Notes from the field: Never turn your back on a motorcycle

Notes from the field: Never turn your back on a motorcycle McGill University

| Skip to search Skip to navigation Skip to page content

User Tools (skip):

Sign in | Monday, July 23, 2018
Sister Sites: McGill website | myMcGill

McGill Reporter
December 6, 2007 - Volume 40 Number 08
| Help
Page Options (skip): Larger
Home > McGill Reporter > Volume 40: 2007-2008 > December 6, 2007 > Notes from the field: Never turn your back on a motorcycle


Never turn your back on a motorcycle

NEW DELHI—The motherly advice of ‘wear a helmet' is drowned out in India by the problems of millions and millions of motorcycles.

"The dangers of motorized two-wheeled vehicles extend far beyond riders getting into accidents," says Dr Madhav Badami, professor of Urban Planning at McGill. The dangers threaten not only individual lives, he explains, but also the livelihood of the city. "The devil is, urban transportation is fundamental to economic development."

India needs more than just helmets—it needs a transportation system that works. To get there, "public policy must deal with the impacts while minimizing the cost of doing so for the user."

Pedestrians and other vehicles suffer reckless drivers, pollution ruins urban air quality, and the cost of fuel burns a hole in the wallet. Yet the advantages on two wheels are "irresistible," says Badami. "That is why motorcycles make up 70 percent of vehicles on the road."

After completing his undergraduate and master's degrees in mechanical engineering at the Indian Institute of Technology (IIT) in Madras, Badami developed engines for a large Indian car and truck manufacturer. He then turned to transportation policy and planning, with vehicle technology as the hub of his interdisciplinary research.

Badami's doctoral thesis explored the cloud of problems surrounding motorcycles, scooters, and similar vehicles in New Delhi. Looking beyond emissions, it accounted for technological, behavioural, and other factors driving the use of two-wheeled vehicles. This ‘multi-objective' approach defined the difficulties in simultaneously improving people's access to transport as well as their health and that of the environment.

Exercise description:
Continue the article about motorcycles and urban transportation in India from where it stops.

Data extract:
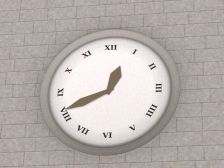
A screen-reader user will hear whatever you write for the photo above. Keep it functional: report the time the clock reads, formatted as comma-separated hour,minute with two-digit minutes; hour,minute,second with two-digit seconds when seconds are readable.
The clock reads 12,41
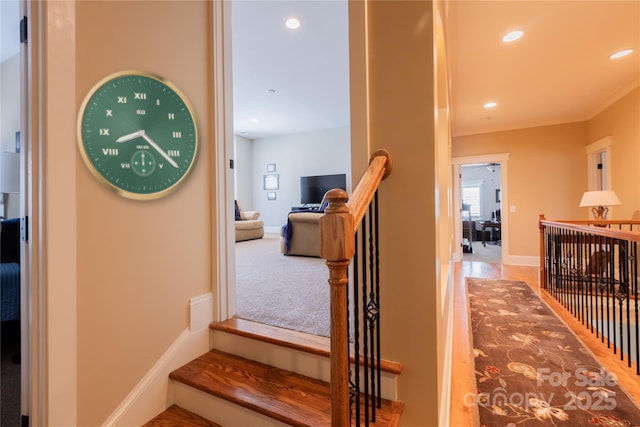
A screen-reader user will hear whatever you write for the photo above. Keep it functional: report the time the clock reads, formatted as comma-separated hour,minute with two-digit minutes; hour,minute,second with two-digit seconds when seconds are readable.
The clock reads 8,22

Output for this exercise:
Badami's one-year sabbatical from McGill has led him back to India, where he is coordinating a meeting of transportation experts. From December 17-19 at the IIT in New Delhi, the ‘Workshop on Transport, Health, Environment and Equity in Indian Cities' will foster discussion and partnerships among academics, researchers, decision makers, and key representatives of industry and non-governmental organizations. The event is jointly organized with IIT Delhi's Transport Research and Injury Prevention Programme (TRIPP).

Bringing together a varied crowd of specialists is the optimal way to make progress on transport issues, says Badami. "If you don't consider all angles, you run the risk of making things worse for someone."

India's economy grows by an astonishing nine percent rise in Gross Domestic Product (GDP) each year. Increases in urban incomes have resulted in a rush for two-wheeled vehicles. Prices have dropped due to manufacturer competition to satisfy (and encourage) demand. Eight million motorcycles and one million cars hit the streets last year. Public transportation still serves the majority of urban commuters, though most poor people cannot afford even a bus ride.

Coupled with swelling populations in cities, this means managing the tangled transportation system is an uphill battle.

In a paper published last year, Badami and a colleague in India explained how motorcycles offer irresistible advantages that override safety concerns. Relative low cost, convenience in traffic, and the ability to carry cargo or a whole family of passengers are some (risky) attractions.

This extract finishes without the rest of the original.